During one three-month period this year, Harvard was rocked by student calls for Clark’s resignation. Women were infuriated when a law review spoof satirized a female law professor who had been brutally murdered. Flexing their muscles, one group of students sued the law school over diversity issues, while another faction staged a sit-in at the dean’s office. Meanwhile, some of the nation’s most well-known professors--such as constitutional law expert Laurence Tribe and criminal law attorney Alan Dershowitz--squabbled angrily in public over the school’s troubled intellectual climate.

Amid these upheavals, Bell’s struggle had to compete for attention. By late spring, the campus seemed exhausted by protest, and his departure was a foregone conclusion. Officials cited a rule barring leaves of absence for more than two years and said there would be no exceptions.

After years of fighting, Bell accepted the verdict and began a new life in New York.

“My heart goes out to the black women who still don’t have a role model as part of their legal education,” he says, gazing out the window of his Greenwich Village apartment. “After all our protests, the people at Harvard still don’t get it. They just won’t do the right thing.”

Advertisement

Although Harvard recently considered hiring two visiting black women professors, officials rejected both, citing a rule that bars the school from offering tenure to visitors until they return for a year to their home campuses. Bell calls the rejections an example of racism and insensitivity. But Harvard officials angrily disagree.

Clark, for example, has issued statements that his school is a national leader when it comes to minority admissions and is working hard to expand the number of women and minority teachers. Of approximately 1,640 students, nearly 40% are women and 26% are minorities, he has said, and of 68 faculty members, 7 are white women and 5 are African-American men. The school has launched a program to encourage minority scholars to pursue careers in legal education and is embarked on a $150-million fund-raising drive, some of which will help expand faculty diversity.

The dean, who was not available for an interview, glossed over the school’s troubles during a recent speech to alumni at Harvard. But Bell and others contend that the faculty is woefully deficient: Women compose more than 10% of the Harvard faculty but 25% of full-time law faculties nationwide, they note. Similarly, women of color, Asian-Americans, Latinos and American Indians constitute 5% of full-time faculty nationwide, but 0% of the Harvard law faculty. Harvard, they assert, continues to be a white male enclave.

“The last thing Derrick Bell wants is real diversity here,” charges Dershowitz. “He just wants more Derrick Bells on the faculty. If there were real diversity, we’d hire some gun-toting members of the National Rifle Assn. or some far-right evangelicals.”

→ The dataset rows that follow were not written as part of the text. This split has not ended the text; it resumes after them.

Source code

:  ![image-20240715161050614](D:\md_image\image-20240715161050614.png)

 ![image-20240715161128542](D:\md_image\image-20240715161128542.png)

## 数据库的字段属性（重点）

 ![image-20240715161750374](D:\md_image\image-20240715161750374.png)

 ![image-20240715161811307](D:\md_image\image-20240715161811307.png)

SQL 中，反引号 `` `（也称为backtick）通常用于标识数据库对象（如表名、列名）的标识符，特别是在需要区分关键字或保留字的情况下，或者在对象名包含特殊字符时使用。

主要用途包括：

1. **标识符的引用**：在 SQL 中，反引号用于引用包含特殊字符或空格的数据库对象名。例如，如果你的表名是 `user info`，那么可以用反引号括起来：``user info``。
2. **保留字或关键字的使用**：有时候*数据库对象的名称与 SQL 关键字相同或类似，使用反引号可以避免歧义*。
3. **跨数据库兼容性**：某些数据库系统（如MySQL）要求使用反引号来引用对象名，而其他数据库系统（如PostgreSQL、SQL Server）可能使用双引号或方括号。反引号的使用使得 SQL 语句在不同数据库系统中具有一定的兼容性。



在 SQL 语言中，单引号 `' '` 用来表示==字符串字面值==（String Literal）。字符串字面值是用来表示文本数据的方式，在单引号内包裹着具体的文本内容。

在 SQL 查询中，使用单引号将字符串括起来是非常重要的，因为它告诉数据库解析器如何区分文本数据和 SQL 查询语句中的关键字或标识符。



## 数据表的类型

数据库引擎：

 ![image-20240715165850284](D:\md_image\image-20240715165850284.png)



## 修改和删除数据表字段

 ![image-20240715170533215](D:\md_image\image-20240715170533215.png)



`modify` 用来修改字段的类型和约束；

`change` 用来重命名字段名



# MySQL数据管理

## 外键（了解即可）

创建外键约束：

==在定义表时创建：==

Others take aim at Bell personally, saying his request for a third year of leave was odd for someone who lectures others about equal treatment.

“This is a strange notion of conscience,” says Prof. Charles Fried, a former U.S. solicitor general in the Reagan Administration. “You make a sacrifice in the name of conscience, and then demand special benefits?”

Advertisement

As the debate continues, Bell seems weary of the sniping that has become all too prevalent at the law school. He’s irked that so few of his colleagues stood up for him when he put his job on the line, but recognizes that anger runs high on both sides.

“My dispute with Harvard goes well beyond numbers and statistics,” he says, “and I realize there’s a bitterness on the faculty toward me, because I took this beyond the school and brought it into the streets.

“But you know, I’ll survive this. My conscience is clear.”